▼
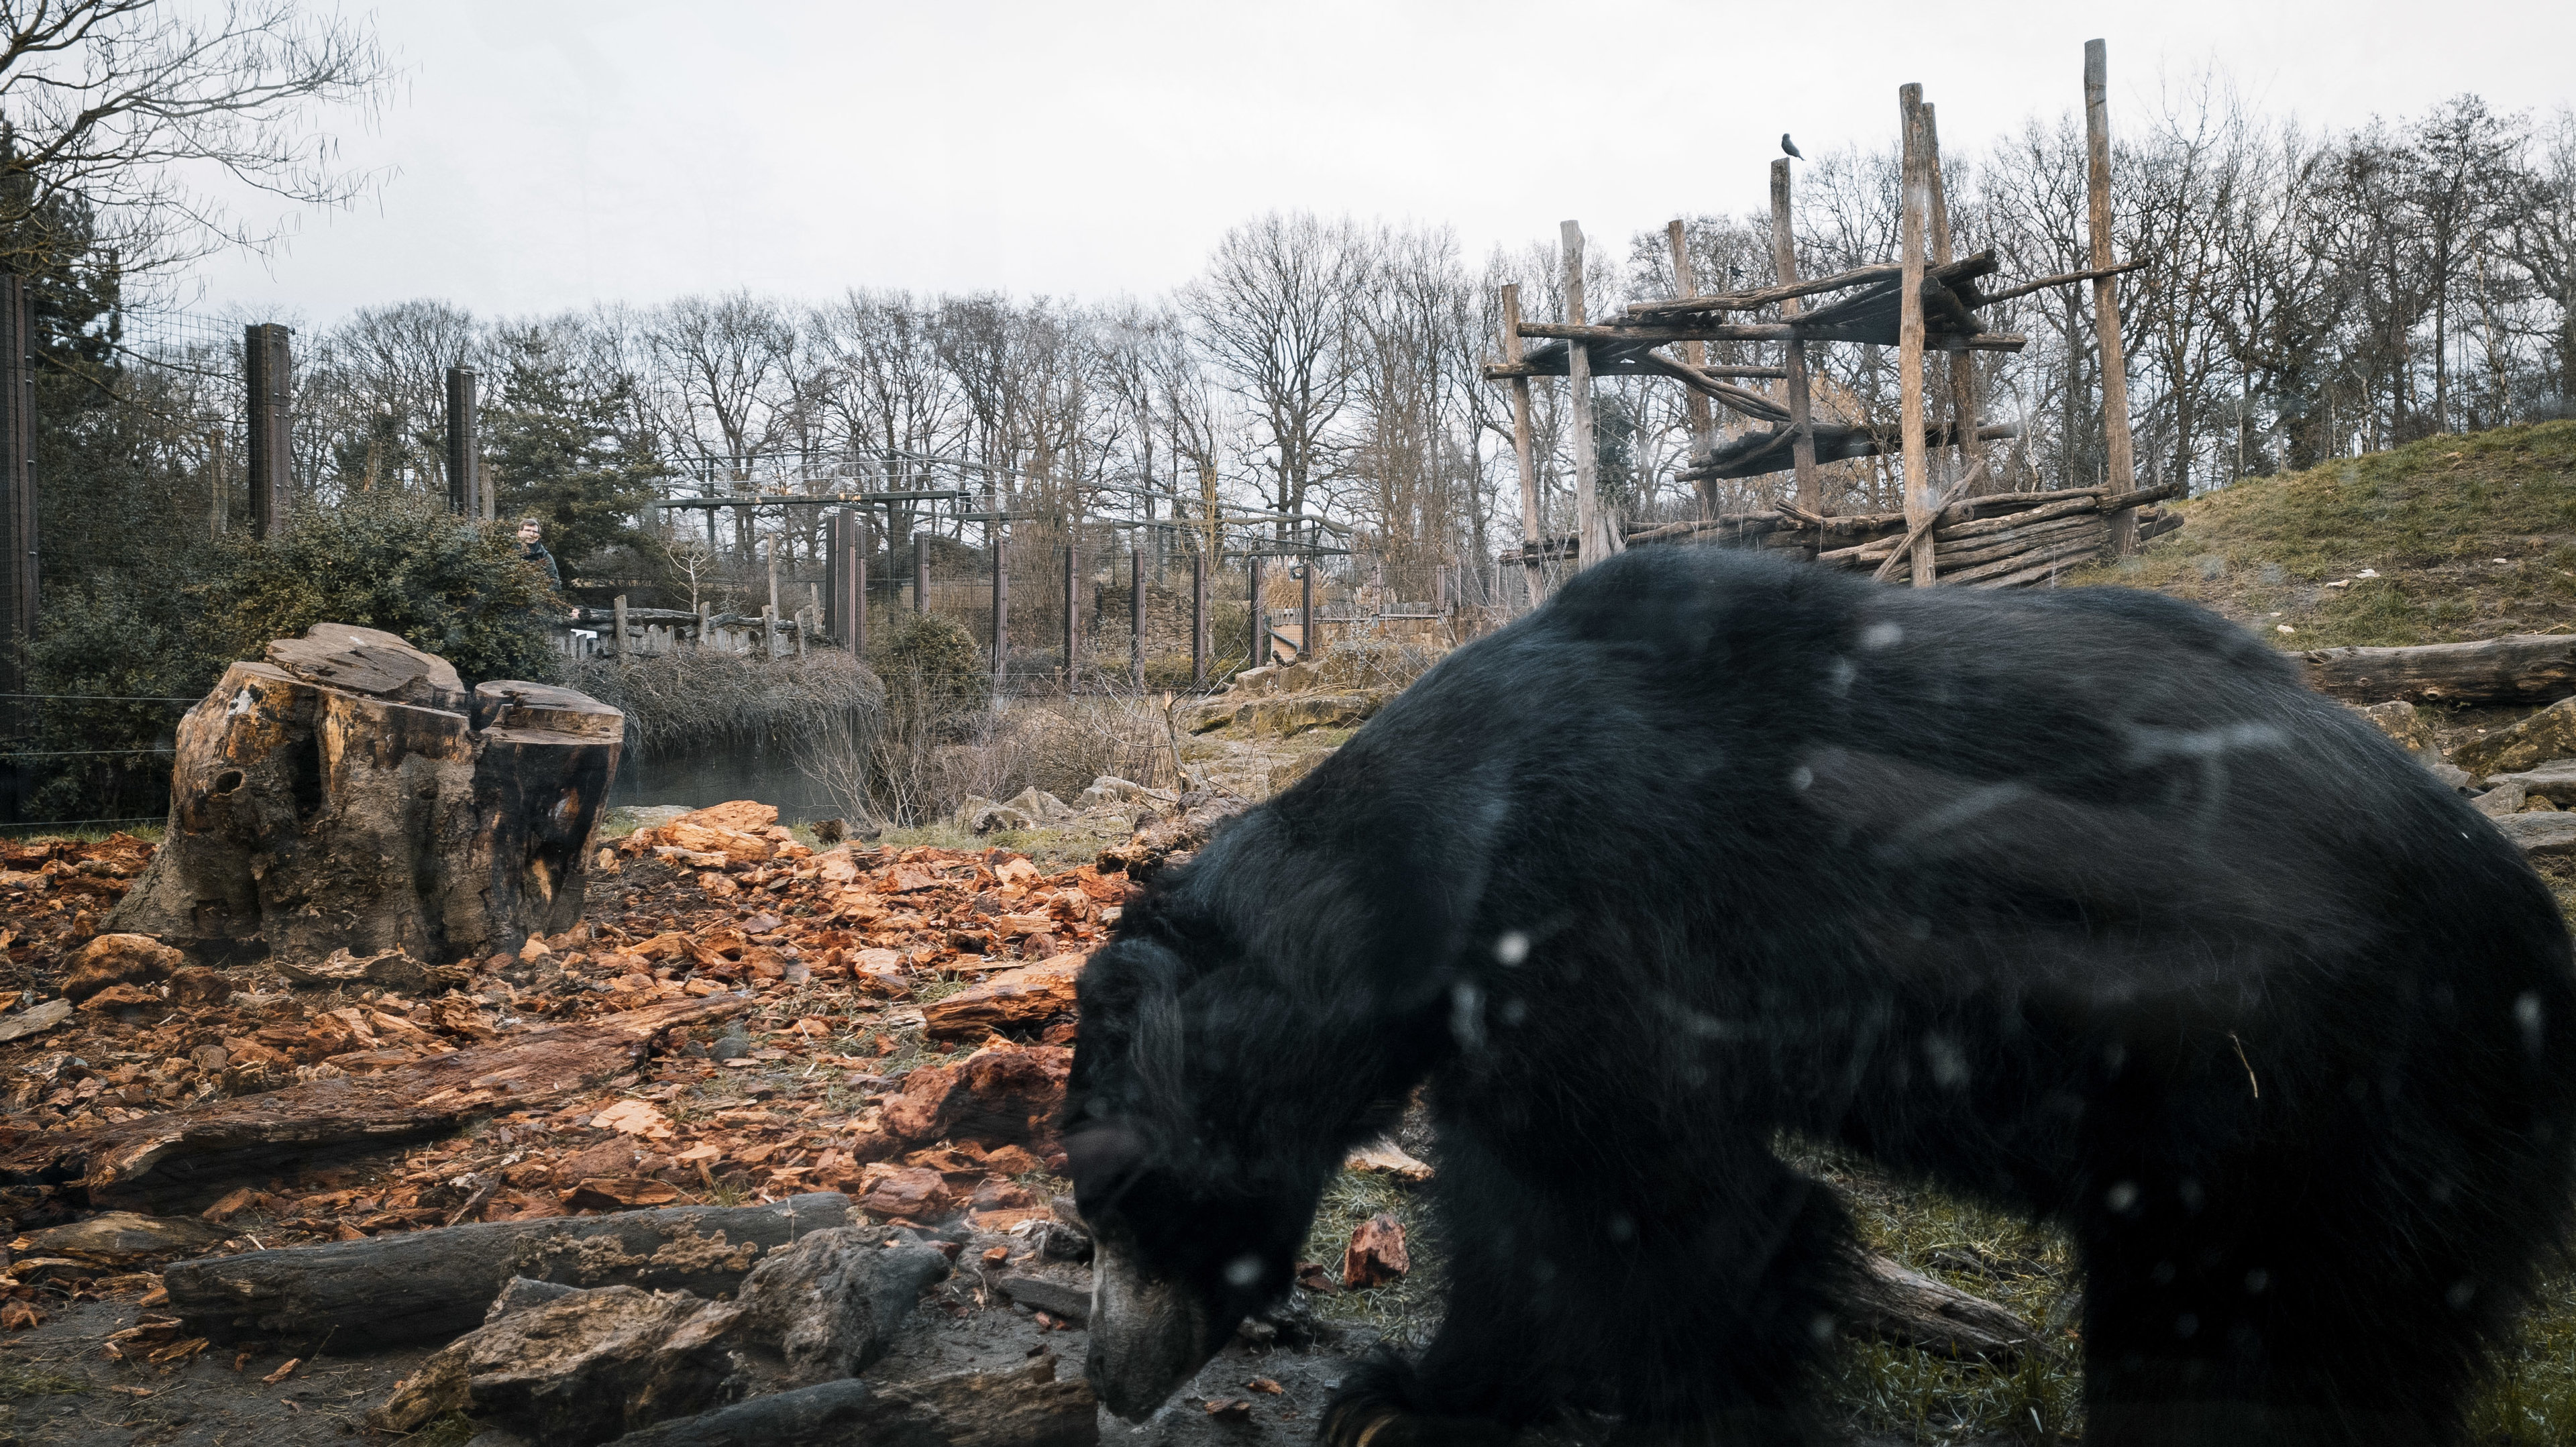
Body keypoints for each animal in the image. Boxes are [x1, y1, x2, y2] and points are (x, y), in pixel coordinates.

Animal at [1063, 545, 2576, 1446]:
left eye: (1111, 1206)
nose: (1111, 1381)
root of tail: (2533, 948)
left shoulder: (1597, 940)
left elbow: (1690, 1218)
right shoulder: (1500, 1032)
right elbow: (1518, 1215)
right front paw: (1411, 1396)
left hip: (2291, 1103)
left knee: (2263, 1345)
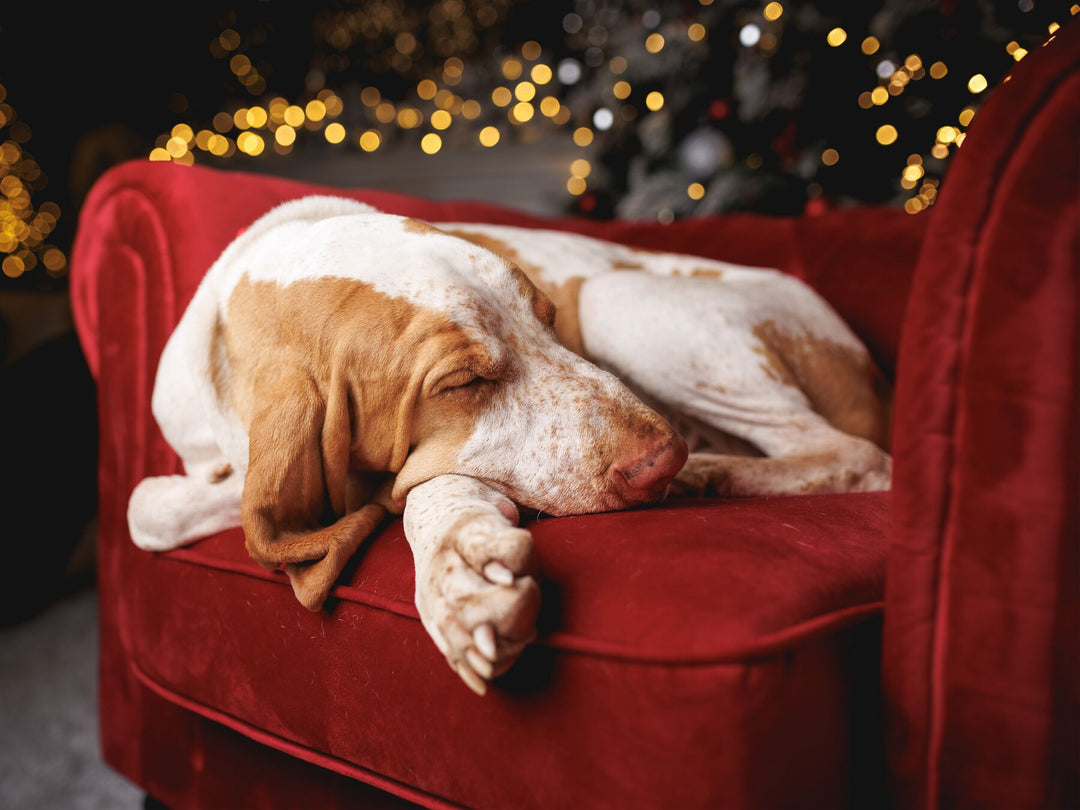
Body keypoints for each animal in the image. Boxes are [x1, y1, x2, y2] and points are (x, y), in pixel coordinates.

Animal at [128, 198, 885, 699]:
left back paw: (708, 473)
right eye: (464, 382)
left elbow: (414, 490)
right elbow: (149, 508)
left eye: (548, 322)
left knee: (858, 457)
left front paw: (456, 568)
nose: (661, 461)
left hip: (616, 299)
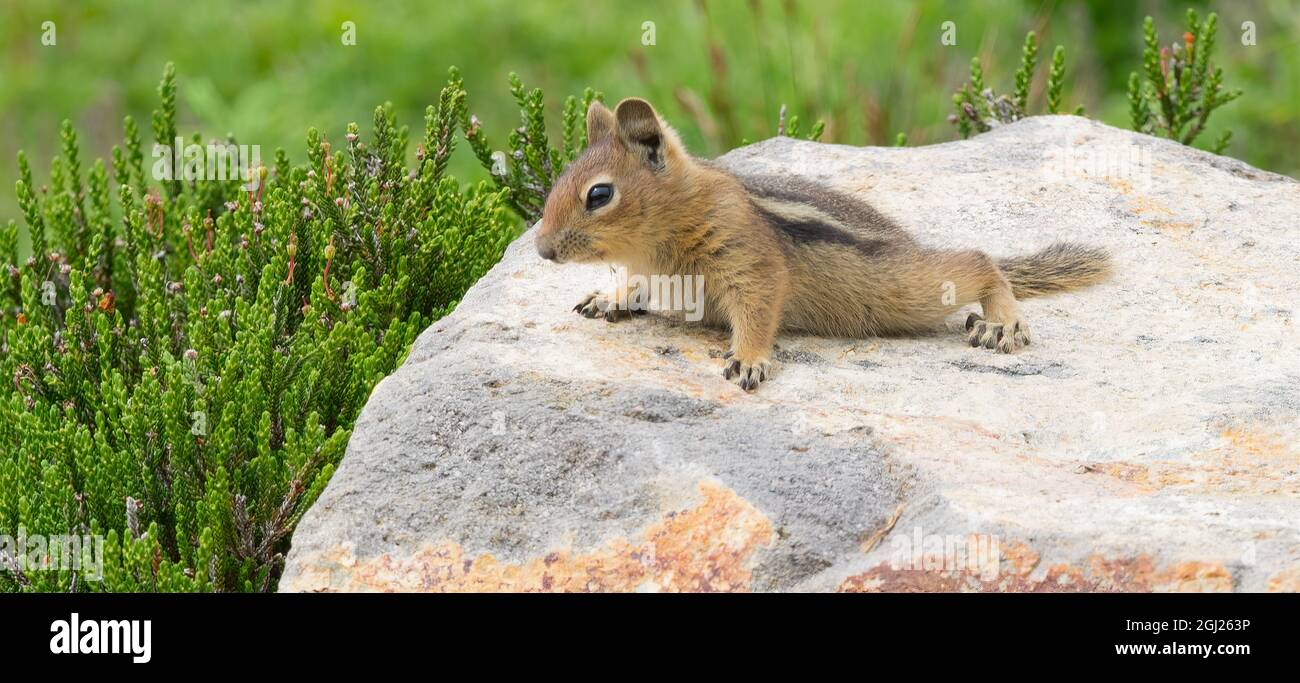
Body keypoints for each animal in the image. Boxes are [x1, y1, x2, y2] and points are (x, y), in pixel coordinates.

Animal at [533, 98, 1112, 390]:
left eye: (599, 194)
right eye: (557, 179)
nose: (540, 250)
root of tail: (907, 243)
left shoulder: (748, 258)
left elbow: (759, 306)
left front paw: (749, 359)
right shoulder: (651, 272)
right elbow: (633, 284)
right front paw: (607, 296)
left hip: (908, 291)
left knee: (978, 260)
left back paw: (1002, 321)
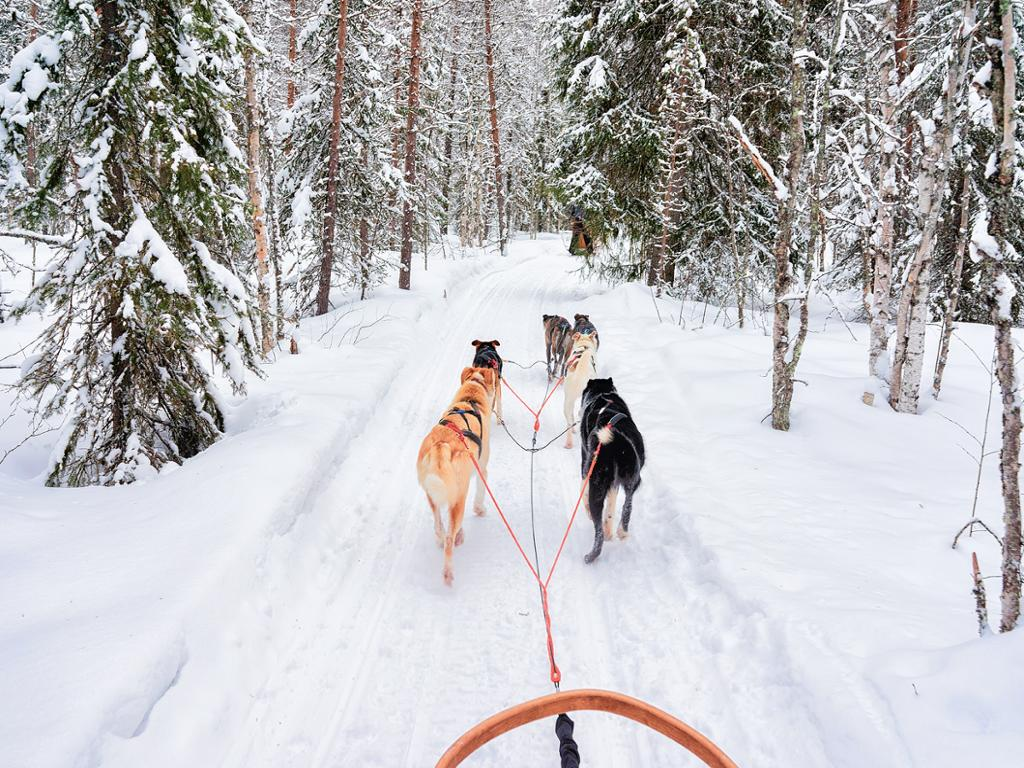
▲
## WHAT TO DO
Every line from the one containing "left hip: (2291, 1103)" through the end of the entries above is to be copied exactly; pictures are to be left out.

## EXERCISE ANSWER
left hip: (2291, 1103)
left knee: (2263, 1345)
Body keypoints for each animal in the image. Boxes are [x1, y1, x2, y2] and points are (x, y), in pixel coordinates.

Animal at [128, 198, 885, 699]:
left back paw: (708, 473)
right eye: (464, 382)
left elbow: (414, 490)
right elbow: (149, 508)
left eye: (548, 322)
left knee: (858, 457)
left front paw: (456, 568)
nose: (661, 461)
left hip: (616, 299)
Body keypoints for each animal in the image. Boxes are [x1, y1, x2, y2] and points are (x, y), in pixel coordinates.

Animal at [533, 98, 1112, 390]:
left eye: (599, 194)
right eye: (557, 179)
nose: (540, 250)
root of tail: (907, 243)
left shoulder: (748, 258)
left elbow: (759, 306)
left front paw: (749, 359)
right shoulder: (651, 272)
right elbow: (633, 284)
right front paw: (607, 296)
left hip: (908, 291)
left knee: (978, 260)
left back paw: (1002, 321)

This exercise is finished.